My least favorite college basketball team (University of Louisville) is in a bit of hot water these days. A book came out last week that was full of allegations that a former staff member paid for escorts for players and recruits of the team, including bringing them to on campus housing. The allegations aren’t being denied, the NCAA is investigating and I have never seen their head coach more humble than in his press conference about it.
This scandal has been at the forefront of the sports news I follow this week and I spent some time Saturday catching up on blogs and I found myself listening to Pitino’s recent news conferences while cleaning. Listening to him talk about this broke my heart and convicted it at the same time. I have little respect for Pitino for a myriad of reasons and I have no idea how things with this scandal will play out, but it is clear that he’s upset, worried and that this really may be a career ender for him. It also became clear that there are a lot of UK fans cheering on his possible demise and leading in the ridicule of our biggest rivals.
I have to admit, one of my first responses to hearing this was to laugh. UofL fans have picked at UK’s head coach for years and like to call him a cheater and taunt that we can’t enjoy national titles or Final Four appearances because someday they will be vacated. I couldn’t help but note the irony that of the schools in Kentucky with a recent national title, it is Louisville in a scandal that could cause the banner to come down (although many sports experts are saying this isn’t too much of a danger.)
This might sound silly or trivial, but as I read more about the story I realized my reactions reveal so much about my character. In the sports world UofL is my enemy as a UK fan and how I treat my enemies says a lot about me and the state of my heart.

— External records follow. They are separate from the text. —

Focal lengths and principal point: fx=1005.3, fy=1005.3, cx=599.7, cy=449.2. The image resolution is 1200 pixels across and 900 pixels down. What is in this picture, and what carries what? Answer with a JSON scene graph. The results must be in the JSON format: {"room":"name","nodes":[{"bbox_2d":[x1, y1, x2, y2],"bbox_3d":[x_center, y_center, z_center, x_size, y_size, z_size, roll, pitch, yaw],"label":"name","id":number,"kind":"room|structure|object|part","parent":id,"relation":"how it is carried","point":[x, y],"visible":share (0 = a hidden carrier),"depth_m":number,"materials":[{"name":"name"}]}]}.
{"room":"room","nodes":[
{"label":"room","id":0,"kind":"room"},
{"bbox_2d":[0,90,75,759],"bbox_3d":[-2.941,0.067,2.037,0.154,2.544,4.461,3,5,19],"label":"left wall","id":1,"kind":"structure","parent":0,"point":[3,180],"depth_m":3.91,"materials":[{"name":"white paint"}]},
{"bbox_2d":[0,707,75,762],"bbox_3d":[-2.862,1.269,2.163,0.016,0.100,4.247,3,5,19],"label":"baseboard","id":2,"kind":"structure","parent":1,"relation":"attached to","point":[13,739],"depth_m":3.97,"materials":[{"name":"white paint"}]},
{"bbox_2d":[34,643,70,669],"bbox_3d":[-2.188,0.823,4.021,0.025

Rejoicing that they are potentially in trouble or wishing bad or evil to the coach or athletic director reveals my own depravity just as much as this scandal potentially reveals theirs.

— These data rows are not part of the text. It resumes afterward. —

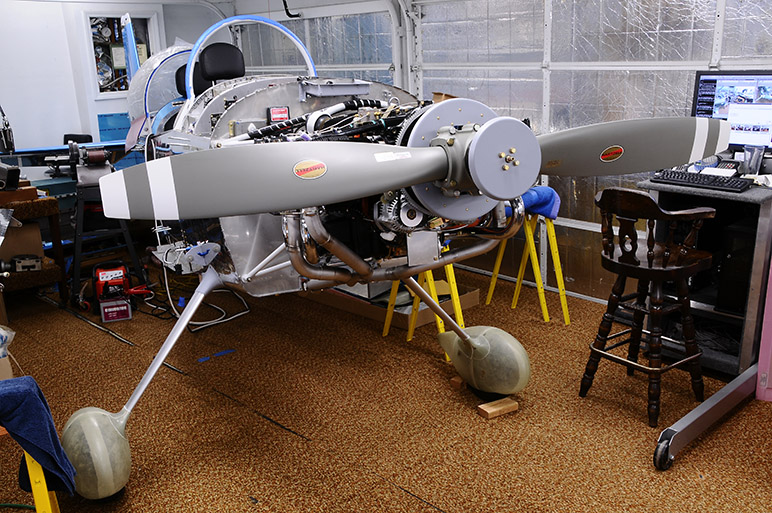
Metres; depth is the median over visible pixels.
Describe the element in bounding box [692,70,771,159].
computer monitor
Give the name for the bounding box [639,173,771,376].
computer desk
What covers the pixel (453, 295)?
sawhorse
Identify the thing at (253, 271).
airplane
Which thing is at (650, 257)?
wooden chair
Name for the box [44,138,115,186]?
bench grinder
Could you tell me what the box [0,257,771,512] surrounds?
floor
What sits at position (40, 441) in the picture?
blue cloth
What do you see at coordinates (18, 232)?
cardboard box
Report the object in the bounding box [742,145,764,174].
cup
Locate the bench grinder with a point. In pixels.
(100, 156)
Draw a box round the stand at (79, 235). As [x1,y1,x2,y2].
[67,180,148,311]
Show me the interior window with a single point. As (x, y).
(144, 36)
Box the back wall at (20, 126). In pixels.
[0,0,225,174]
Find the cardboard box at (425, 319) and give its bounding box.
[317,276,481,330]
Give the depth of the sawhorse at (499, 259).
4.39 m
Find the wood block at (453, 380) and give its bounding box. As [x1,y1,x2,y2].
[450,375,466,388]
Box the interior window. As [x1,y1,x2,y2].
[83,10,158,96]
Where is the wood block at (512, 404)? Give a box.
[476,397,518,418]
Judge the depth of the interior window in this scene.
6.67 m
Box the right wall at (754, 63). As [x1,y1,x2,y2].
[228,0,771,308]
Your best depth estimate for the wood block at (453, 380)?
3.58 m
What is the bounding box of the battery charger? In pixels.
[91,262,142,322]
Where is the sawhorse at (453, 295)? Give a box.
[382,261,465,360]
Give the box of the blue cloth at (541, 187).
[516,185,561,219]
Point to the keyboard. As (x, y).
(692, 178)
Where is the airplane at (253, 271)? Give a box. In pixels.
[35,7,723,501]
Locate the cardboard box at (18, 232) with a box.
[0,220,44,264]
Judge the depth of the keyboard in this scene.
3.42 m
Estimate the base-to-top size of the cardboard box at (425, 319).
0.246 m
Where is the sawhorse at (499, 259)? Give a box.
[485,199,566,323]
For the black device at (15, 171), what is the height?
0.153 m
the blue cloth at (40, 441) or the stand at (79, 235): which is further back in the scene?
the stand at (79, 235)
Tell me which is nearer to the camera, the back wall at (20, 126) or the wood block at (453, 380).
the wood block at (453, 380)
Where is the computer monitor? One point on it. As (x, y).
(748, 85)
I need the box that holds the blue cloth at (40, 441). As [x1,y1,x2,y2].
[0,376,77,496]
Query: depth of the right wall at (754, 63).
4.70 m
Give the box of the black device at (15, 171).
[0,162,20,190]
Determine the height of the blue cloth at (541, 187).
0.180 m
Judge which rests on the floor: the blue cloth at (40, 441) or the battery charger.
the battery charger
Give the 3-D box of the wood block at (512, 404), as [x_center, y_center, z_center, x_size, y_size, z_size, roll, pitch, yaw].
[0.479,0.654,3.327,0.161,0.045,0.077,-10,18,-27]
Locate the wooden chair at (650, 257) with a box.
[579,187,711,427]
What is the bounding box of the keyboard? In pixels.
[652,168,751,191]

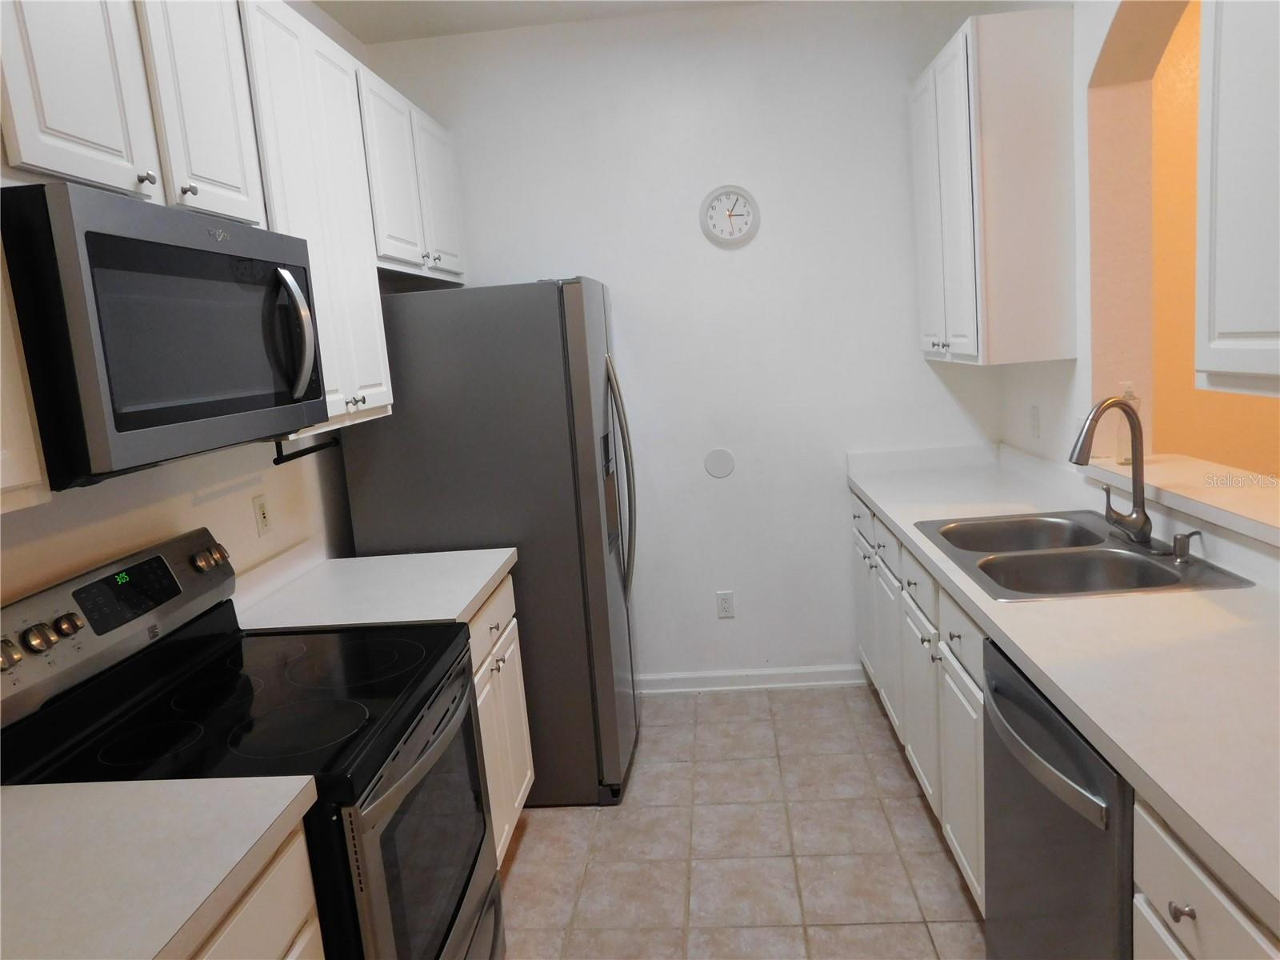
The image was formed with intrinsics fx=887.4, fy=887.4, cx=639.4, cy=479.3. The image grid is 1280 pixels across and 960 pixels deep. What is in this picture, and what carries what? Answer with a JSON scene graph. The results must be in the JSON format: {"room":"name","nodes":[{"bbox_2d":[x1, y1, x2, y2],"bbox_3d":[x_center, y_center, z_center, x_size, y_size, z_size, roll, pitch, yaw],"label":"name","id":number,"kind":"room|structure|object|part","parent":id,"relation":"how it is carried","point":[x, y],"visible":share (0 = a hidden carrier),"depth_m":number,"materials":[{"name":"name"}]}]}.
{"room":"kitchen","nodes":[
{"label":"kitchen","id":0,"kind":"room"},
{"bbox_2d":[0,0,374,615],"bbox_3d":[-1.255,0.084,1.018,0.134,2.772,5.609,-4,9,5],"label":"left wall","id":1,"kind":"structure","parent":0,"point":[250,496],"depth_m":2.22,"materials":[{"name":"white paint"}]},
{"bbox_2d":[0,235,49,514],"bbox_3d":[-1.065,-0.374,0.856,0.332,0.973,0.819,-4,9,5],"label":"upper cabinet","id":2,"kind":"object","parent":1,"relation":"attached to","point":[3,485],"visible":0.97,"depth_m":1.25,"materials":[{"name":"white"}]},
{"bbox_2d":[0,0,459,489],"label":"upper cabinet run","id":3,"kind":"object","parent":1,"relation":"attached to","point":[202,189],"visible":0.79,"depth_m":1.91,"materials":[{"name":"white paint"}]},
{"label":"knob","id":4,"kind":"part","parent":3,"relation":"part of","materials":[{"name":"silver metal"}]},
{"bbox_2d":[0,181,329,487],"bbox_3d":[-0.927,-0.257,1.662,0.456,0.436,0.777,-4,9,5],"label":"microwave","id":5,"kind":"object","parent":3,"relation":"attached to","point":[126,240],"visible":1,"depth_m":1.42,"materials":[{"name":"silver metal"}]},
{"bbox_3d":[-0.689,-0.291,1.780,0.081,0.247,0.063,-4,9,5],"label":"microwave handle","id":6,"kind":"part","parent":5,"relation":"part of","materials":[{"name":"silver metal"}]},
{"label":"knob","id":7,"kind":"part","parent":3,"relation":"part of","materials":[{"name":"silver metal"}]},
{"bbox_2d":[272,431,342,464],"bbox_3d":[-0.878,-0.093,2.331,0.030,0.056,0.370,-4,9,5],"label":"paper towel holder","id":8,"kind":"object","parent":3,"relation":"attached to","point":[298,455],"visible":0.71,"depth_m":2.30,"materials":[{"name":"black metal"}]},
{"bbox_2d":[252,492,271,536],"bbox_3d":[-1.063,0.099,2.502,0.009,0.115,0.071,-4,9,5],"label":"wall outlet","id":9,"kind":"object","parent":1,"relation":"attached to","point":[263,518],"visible":0.97,"depth_m":2.49,"materials":[{"name":"plastic"}]},
{"bbox_2d":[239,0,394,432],"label":"upper cabinet","id":10,"kind":"object","parent":1,"relation":"attached to","point":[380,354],"visible":0.5,"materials":[{"name":"white paint"}]},
{"bbox_2d":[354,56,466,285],"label":"upper cabinet","id":11,"kind":"object","parent":1,"relation":"attached to","point":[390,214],"visible":0.48,"depth_m":3.01,"materials":[{"name":"white paint"}]},
{"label":"cabinet door","id":12,"kind":"part","parent":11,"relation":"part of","materials":[{"name":"white paint"}]},
{"bbox_2d":[312,0,761,43],"bbox_3d":[0.601,-1.461,0.712,4.131,0.095,5.843,-4,9,5],"label":"ceiling","id":13,"kind":"structure","parent":0,"point":[350,25],"depth_m":3.32,"materials":[{"name":"white paint"}]},
{"bbox_2d":[371,0,1020,686],"bbox_3d":[0.264,-0.465,3.734,2.625,2.788,0.133,-4,9,5],"label":"back wall","id":14,"kind":"structure","parent":0,"point":[526,265],"depth_m":3.59,"materials":[{"name":"white paint"}]},
{"bbox_2d":[703,447,735,478],"bbox_3d":[0.334,-0.071,3.733,0.125,0.126,0.008,-4,9,5],"label":"wall plate","id":15,"kind":"object","parent":14,"relation":"attached to","point":[719,466],"visible":0.98,"depth_m":3.73,"materials":[{"name":"white plastic"}]},
{"bbox_2d":[716,590,735,618],"bbox_3d":[0.367,0.538,3.816,0.071,0.115,0.008,-4,9,5],"label":"wall outlet","id":16,"kind":"object","parent":14,"relation":"attached to","point":[725,609],"visible":0.99,"depth_m":3.81,"materials":[{"name":"white plastic"}]},
{"bbox_2d":[699,184,759,246],"bbox_3d":[0.360,-1.056,3.553,0.238,0.237,0.032,-4,9,5],"label":"wall clock","id":17,"kind":"object","parent":14,"relation":"attached to","point":[717,194],"visible":0.99,"depth_m":3.55,"materials":[{"name":"white plastic"}]},
{"bbox_2d":[639,664,867,693],"bbox_3d":[0.179,0.886,3.869,1.640,0.087,0.017,-4,9,5],"label":"baseboard","id":18,"kind":"structure","parent":14,"relation":"attached to","point":[798,684],"depth_m":3.84,"materials":[{"name":"white paint"}]},
{"bbox_2d":[501,683,986,959],"bbox_3d":[0.714,1.336,1.266,4.264,0.059,5.955,-4,9,5],"label":"floor","id":19,"kind":"structure","parent":0,"point":[536,832],"depth_m":2.67,"materials":[{"name":"beige tile"}]},
{"bbox_2d":[0,528,505,959],"bbox_3d":[-0.703,0.744,1.810,0.724,1.179,0.762,-4,9,5],"label":"stove","id":20,"kind":"object","parent":19,"relation":"on","point":[237,662],"visible":0.8,"depth_m":1.67,"materials":[{"name":"black glass"}]},
{"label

As a christian I’m called to care for my enemies in a way that is different than those who are not christians. In short I’m called to:
- Love them (Luke 6:27)
- Feed them (Romans 12:20)
- Bless them & pray for them (Luke 6:28)
- Repay evil with blessing (1 Peter 3:9)
- Not find joy in their hardship (Proverbs 24:17)
- To focus on the Lord, not them (Proverbs 16:7)
I think these truths apply to all areas of life, including my sports enemies. While I don’t think cheering against them in a game is the same as hating your enemies, cheering against them in life is. If I rejoice in the suffering of someone I don’t know because I perceive them as an enemy, what does that mean for those I do know who wrong me? As I’ve thought about that question, the answer is simply ugly.
Rejoicing and gloating when my enemy or even someone I just don’t like stumbles it makes me an ugly person- not them.
Finding joy in their pain makes me a hateful person- not them.
It accentuates my need for grace, forgiveness and healing- not theirs.
It makes me the real loser- not them.
This basketball scandal and the subsequent NCAA investigation may reveal a lot about the state of basketball and/or athletics in Louisville. I hope that this situation leads to positive changes in culture there, but more than anything that it leads to positive changes in me.